Enabling Small-Data Medical Research with Private Transferable Knowledge from Big Data:

The team: Roxana Geambasu, Associate Professor, Computer Science Department, Columbia Engineering; Nicholas Tatonetti, Herbert Irving Assistant Professor, Biomedical Informatics, CUMC; Daniel Hsu, Assistant Professor, Computer Science Department, Columbia Engineering.

Clinical data hold enormous promise to advance medical science. A major roadblock to more research in this area is the lack of infrastructural support for sharing of large-scale, clinical datasets across institutions. Virtually every hospital and clinic collects detailed medical records about its patients. For example, New York Presbyterian has developed a large-scale, longitudinal dataset, called the Clinical Data Warehouse that contains clinical information from more than five million patients.

Daniel Hsu

Such datasets are made available to researchers within their home institutions through the Institutional Review Board (IRB), but hospitals are usually wary of sharing data with other institutions.
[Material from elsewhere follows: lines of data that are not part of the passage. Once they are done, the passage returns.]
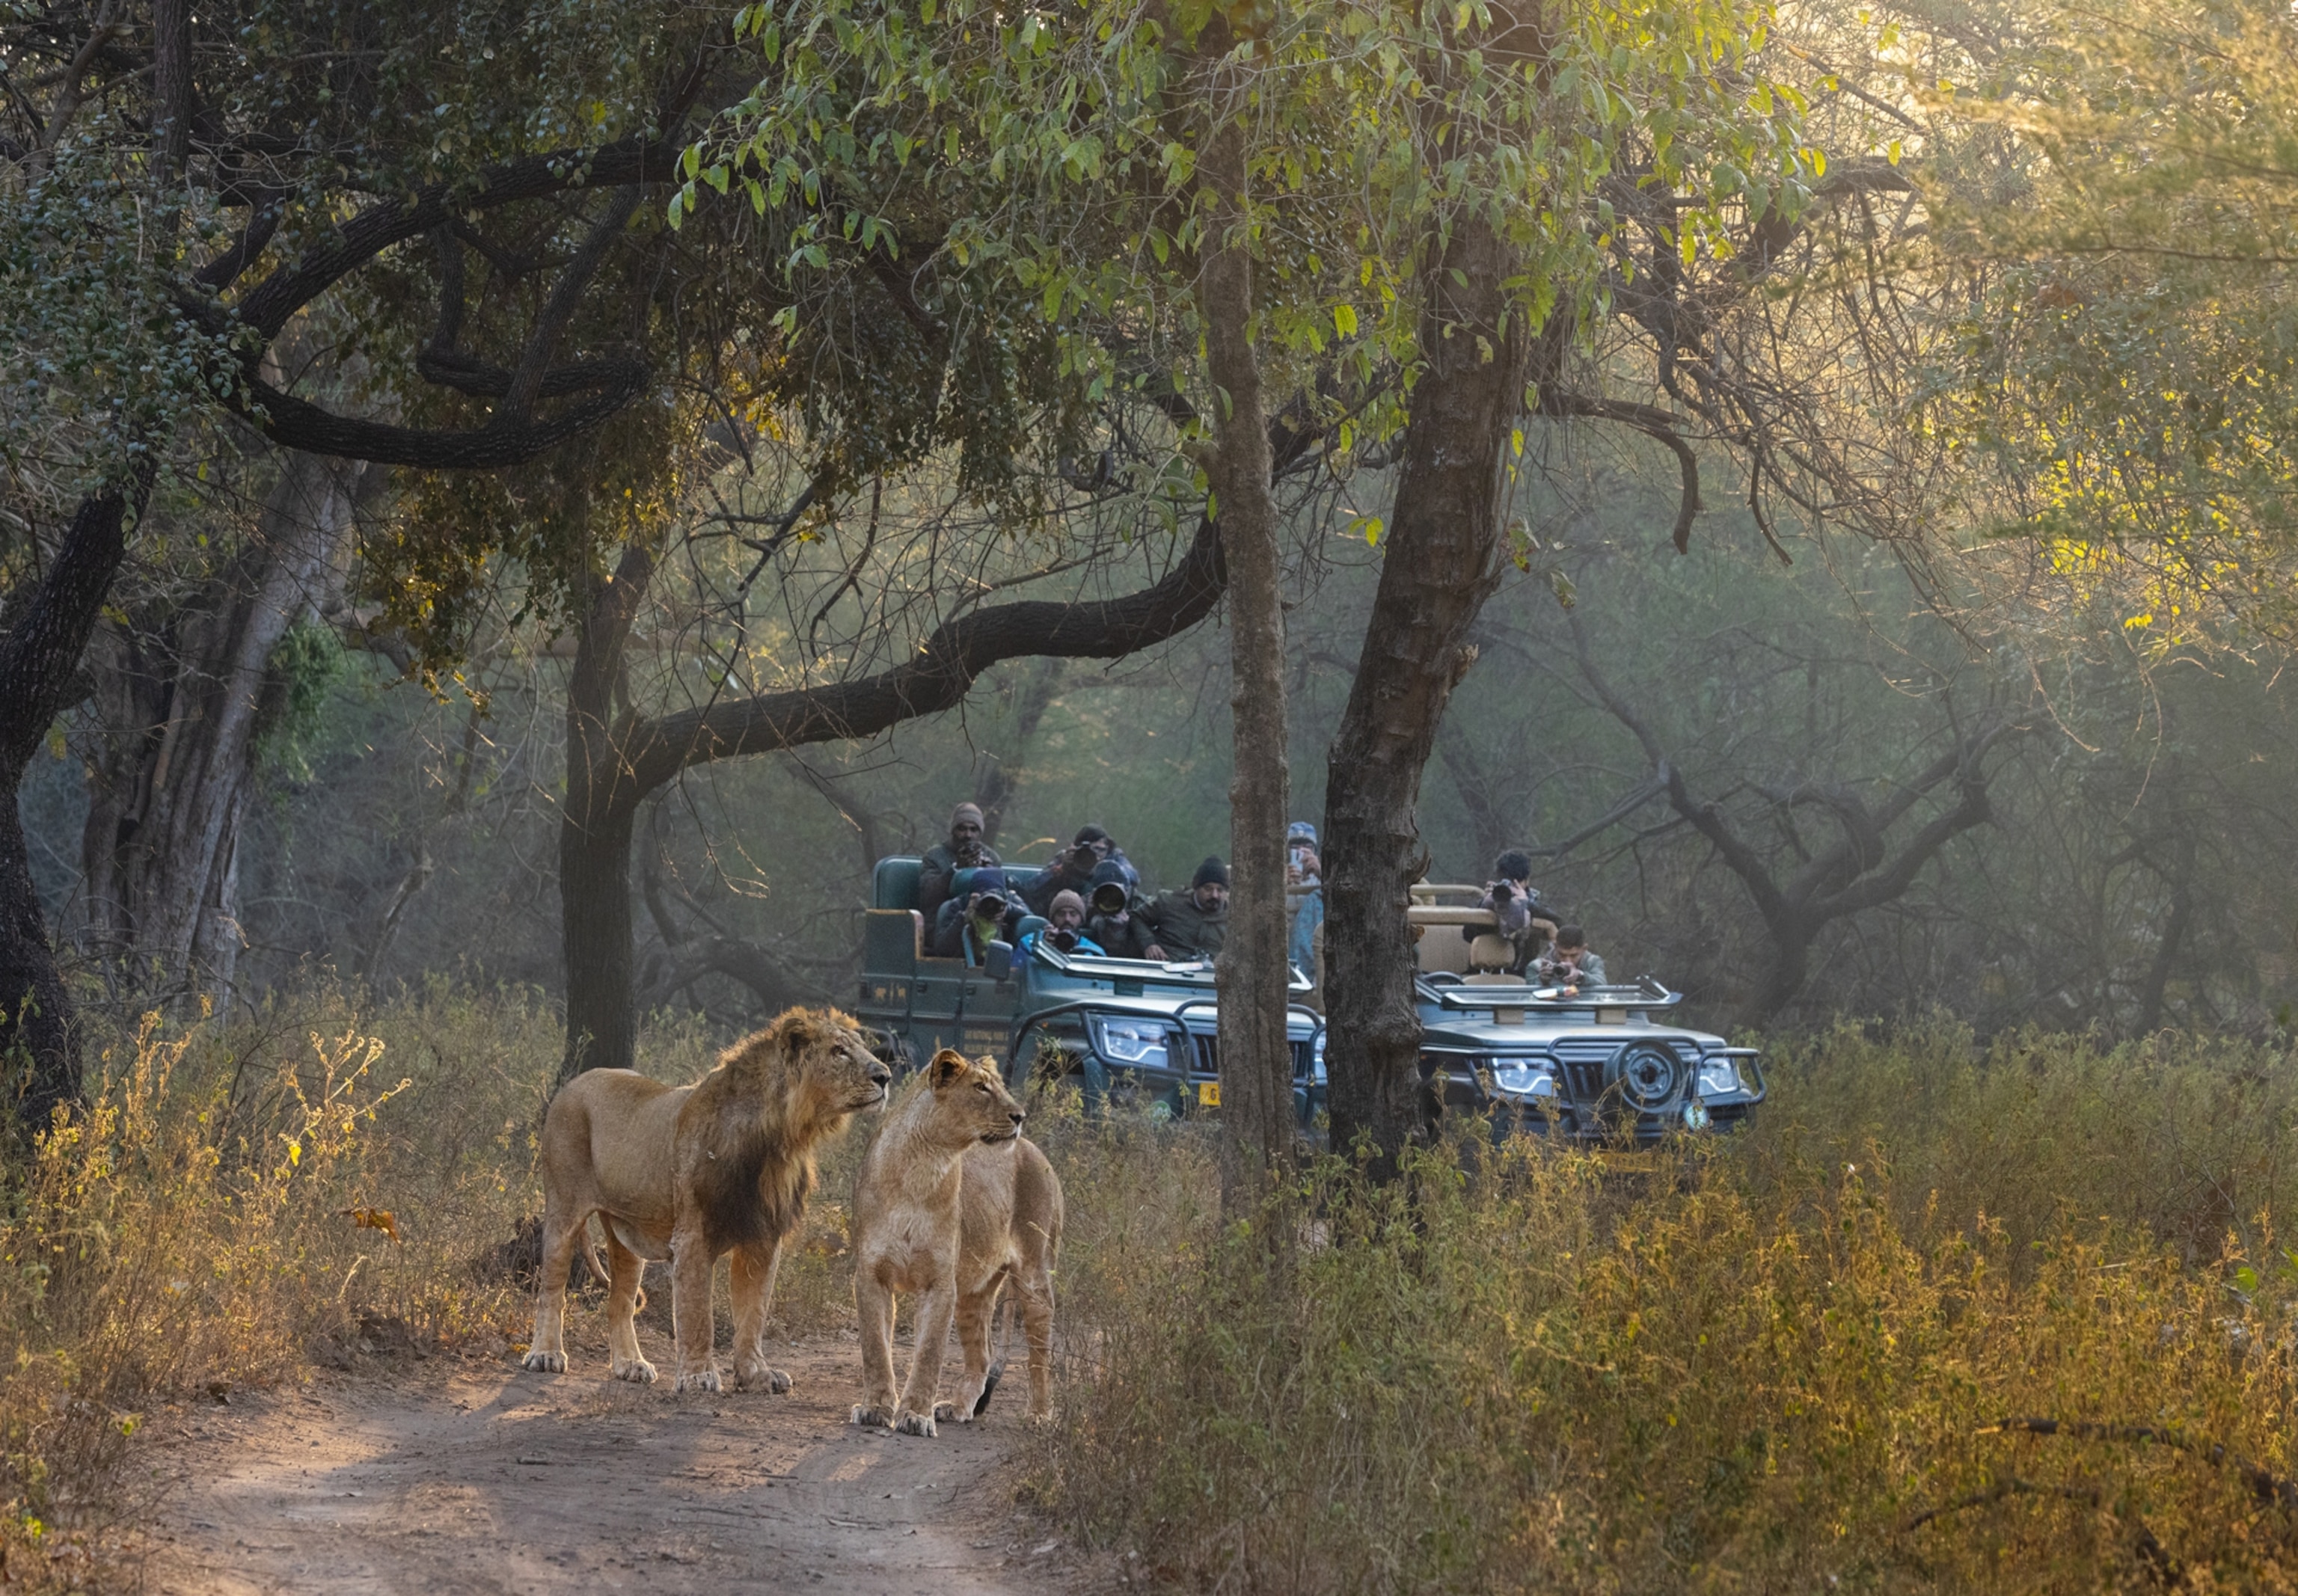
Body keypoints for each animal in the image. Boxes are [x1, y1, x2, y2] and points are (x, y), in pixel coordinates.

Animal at [522, 1006, 891, 1393]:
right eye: (839, 1051)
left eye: (862, 1046)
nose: (886, 1076)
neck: (780, 1140)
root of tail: (575, 1081)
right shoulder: (693, 1236)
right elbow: (698, 1313)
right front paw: (698, 1376)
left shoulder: (763, 1238)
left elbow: (754, 1312)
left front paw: (757, 1373)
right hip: (563, 1209)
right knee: (552, 1288)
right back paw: (545, 1355)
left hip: (626, 1233)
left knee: (619, 1302)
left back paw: (631, 1364)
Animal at [847, 1049, 1024, 1437]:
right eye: (981, 1087)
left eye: (1001, 1086)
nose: (1021, 1116)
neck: (924, 1164)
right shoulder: (871, 1275)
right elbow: (875, 1347)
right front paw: (875, 1408)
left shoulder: (941, 1282)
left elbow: (929, 1352)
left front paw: (915, 1415)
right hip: (976, 1294)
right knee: (982, 1355)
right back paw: (958, 1408)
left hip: (1036, 1276)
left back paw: (1040, 1415)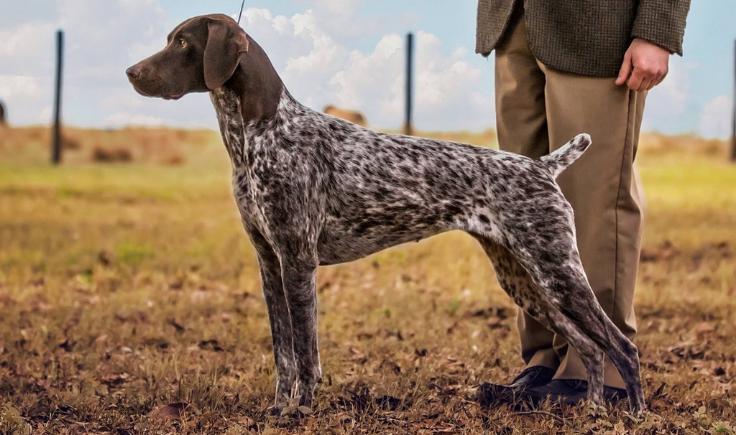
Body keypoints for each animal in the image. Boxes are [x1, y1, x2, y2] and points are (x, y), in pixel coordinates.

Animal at [126, 14, 644, 416]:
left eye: (182, 43)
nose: (130, 72)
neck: (258, 132)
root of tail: (542, 166)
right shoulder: (269, 263)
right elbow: (283, 354)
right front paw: (277, 408)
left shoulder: (298, 260)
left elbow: (306, 353)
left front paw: (300, 411)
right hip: (526, 280)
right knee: (590, 346)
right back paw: (593, 409)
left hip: (557, 270)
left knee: (621, 345)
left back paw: (634, 413)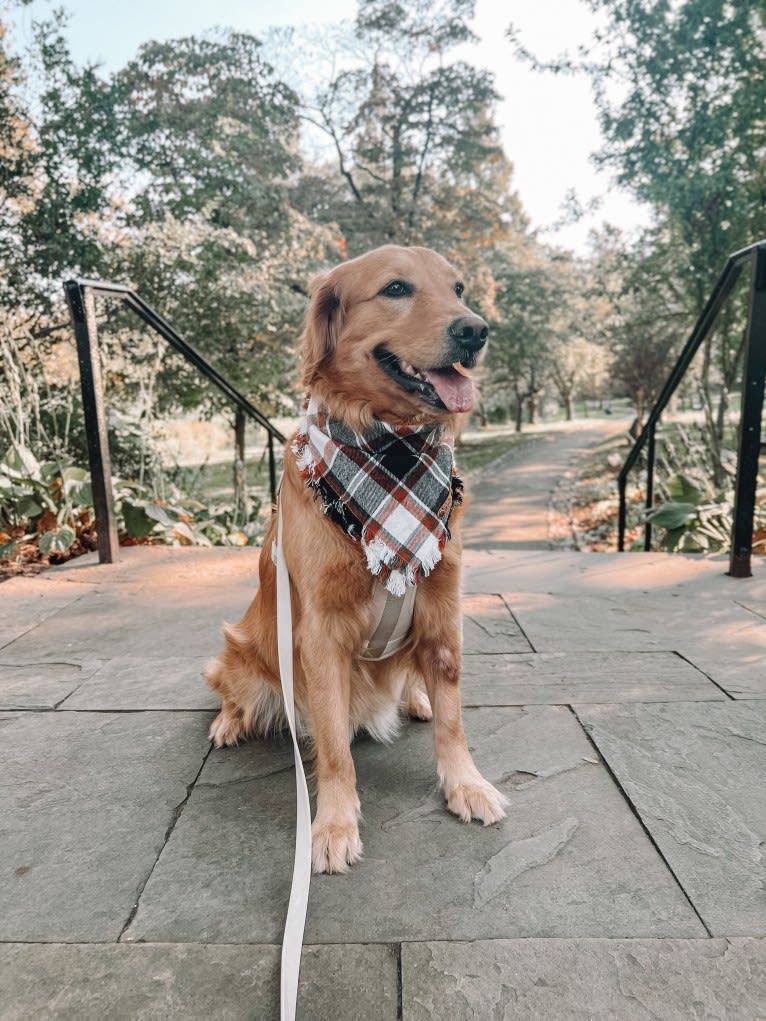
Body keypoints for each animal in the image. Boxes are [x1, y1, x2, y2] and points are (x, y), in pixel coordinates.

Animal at [205, 245, 510, 869]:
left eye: (459, 288)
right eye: (395, 288)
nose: (475, 330)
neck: (389, 447)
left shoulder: (442, 605)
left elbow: (453, 720)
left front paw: (466, 784)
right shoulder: (319, 632)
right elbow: (334, 749)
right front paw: (333, 825)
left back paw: (415, 698)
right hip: (242, 645)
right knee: (230, 686)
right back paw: (228, 721)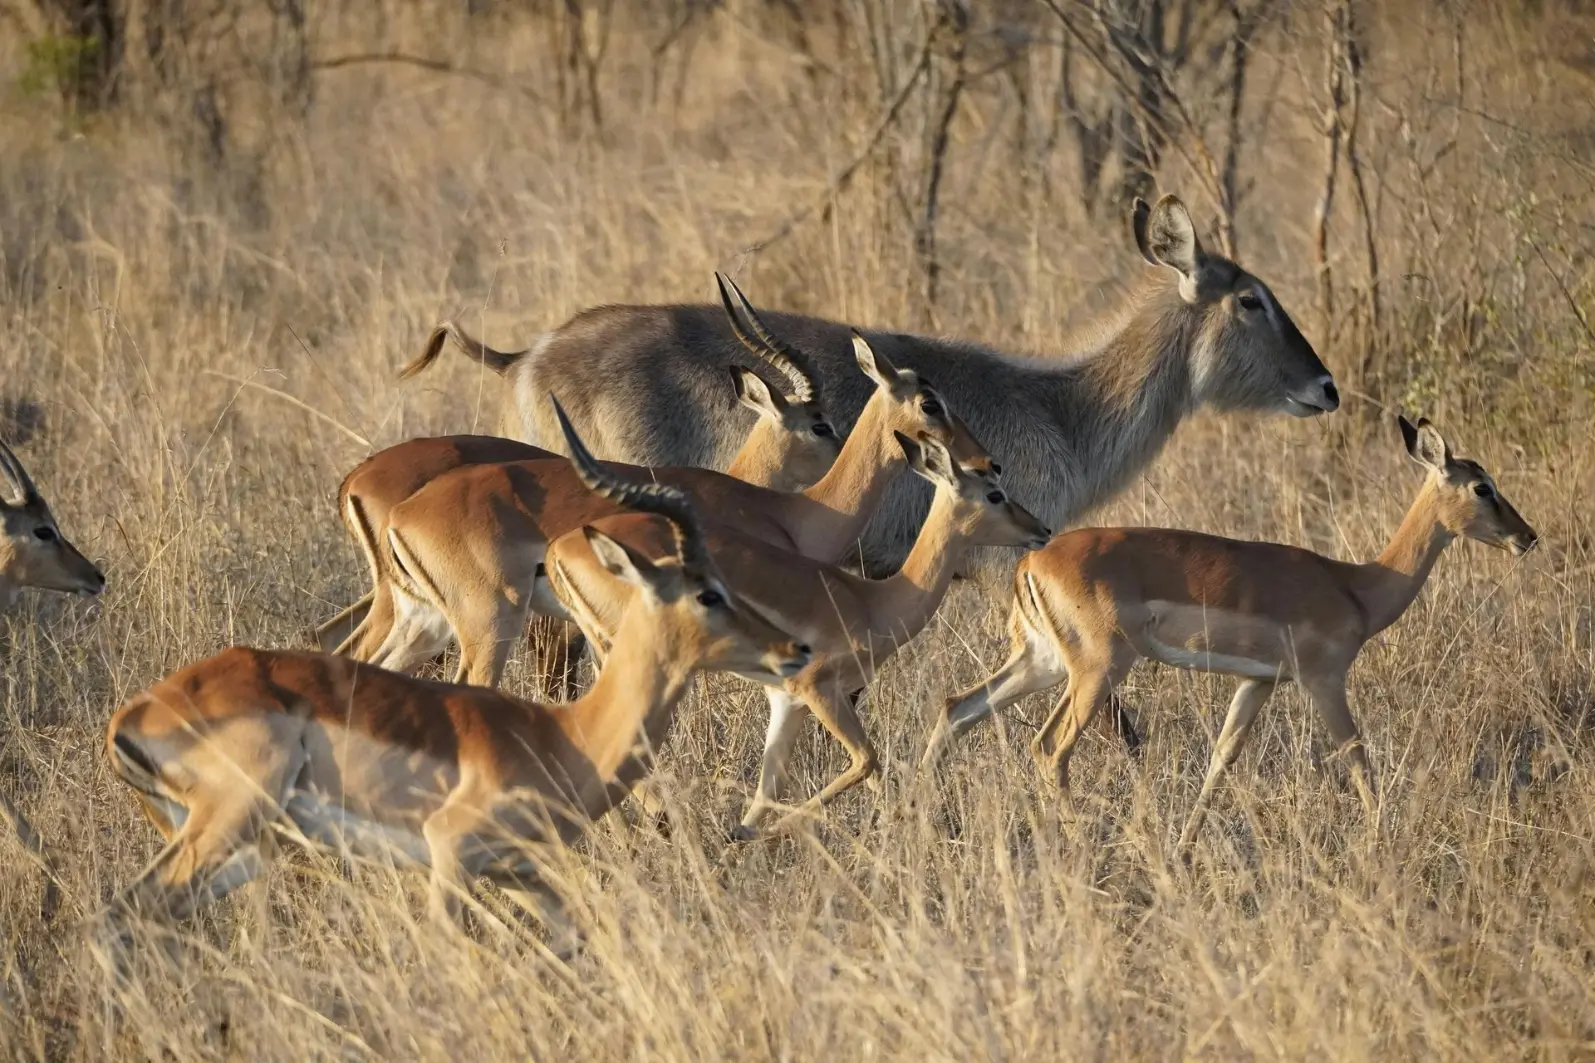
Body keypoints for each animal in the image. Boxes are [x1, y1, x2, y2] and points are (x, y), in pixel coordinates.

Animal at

Their main concern is privacy and the legal and public-relations implications of a potential data breach. At times, hospitals will permit the sharing of statistics from their data but generally cross-institution IRBs take years to finalize, often with rejection. Siloing these large-scale, clinical datasets severely constrains the quality and pace of innovation in data-driven medical science. The siloing effect limits the scope and rigor of the research that can be conducted on these datasets.

To overcome this challenge, the team is building an infrastructure system for sharing machine-learning models of large-scale, clinical datasets that will also preserve patients' privacy. The new system will enable medical researchers in small clinics or pharmaceutical companies to incorporate multitask feature models that are learned from big clinical datasets. The researchers, for example, could call upon New York Presbyterian's Clinical Data Warehouse and bootstrap their own machine-learning models on top of smaller clinical datasets. The multitask feature models, moreover, will protect the privacy of patient records in the large datasets through a rigorous method called differential privacy. The team anticipates that the system will vastly improve the pace of innovation in clinical-data research while alleviating privacy concerns.